Members of the Class of 2016—New Jersey Gov. Chris Christie, Sen. Rand Paul, and Rep. Paul Ryan—all gathered in Park City, Utah over the weekend to participate in Romney’s own leadership conference. Called “The Future of American Leadership,” the summit resembled a conservative version of the Aspen Ideas Festival. Romney’s purpose in hosting the gathering, as Nicholas Confessore wrote, was “to transform the rump of his presidential campaign into a kingmaking force for his largely leaderless and divided party.”

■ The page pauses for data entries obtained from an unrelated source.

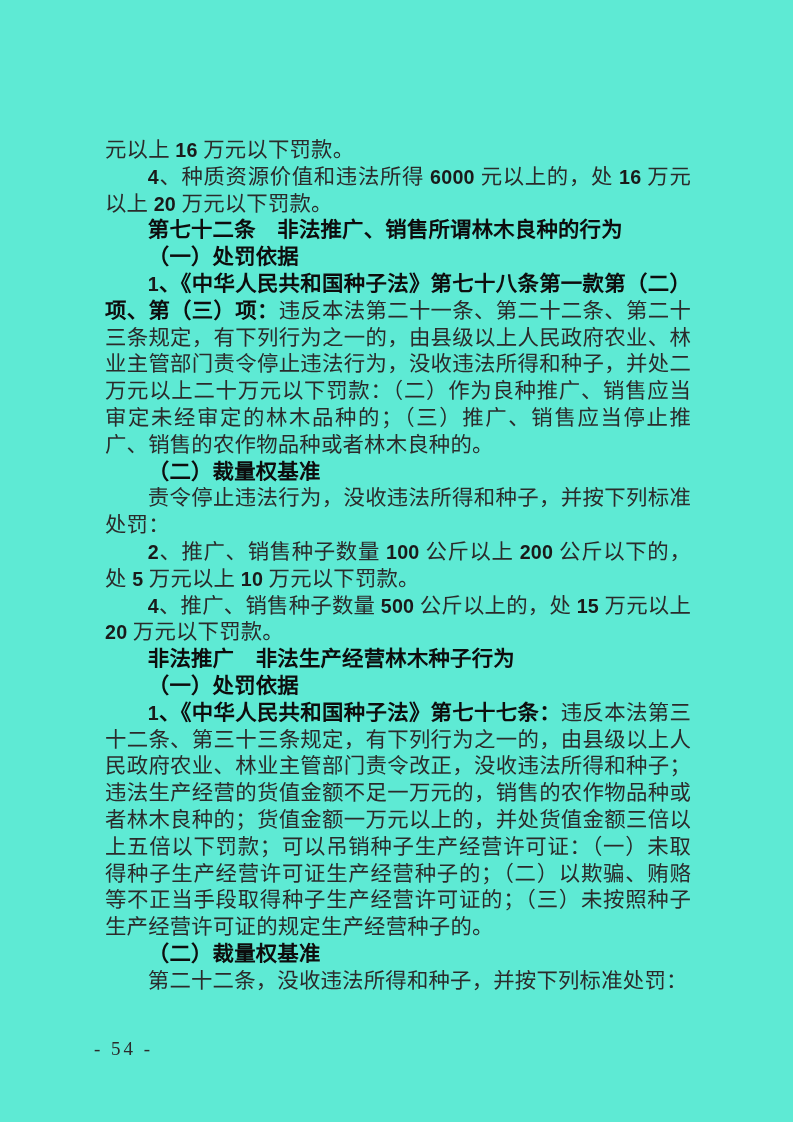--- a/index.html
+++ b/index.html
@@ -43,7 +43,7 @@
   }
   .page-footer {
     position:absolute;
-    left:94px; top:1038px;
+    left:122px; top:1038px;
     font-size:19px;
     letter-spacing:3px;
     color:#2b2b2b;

To use a grandiose term, what the modern GOP needs is a philosopher-king: someone who can connect candidates with donors and bundlers, who can go on “Meet the Press” and calmly explain that no, the Republican party is not in disarray, and who can work quietly in the background without having to sweat the donations or the infighting. In 2012, Karl Rove was the closest thing Republicans had to that kind of consigliere—until, well, it all fell apart. But in 2014, Romney fits that bill precisely.
It’s easy to dismiss Romney as a political failure, an historical footnote. But this sort of comeback is not without precedent. Despite running three failed presidential campaigns between 1952 and 1960, Adlai Stevenson nonetheless had a huge effect on the philosophy of that era’s Democratic party, and then on the U.S. more broadly as ambassador to the United Nations.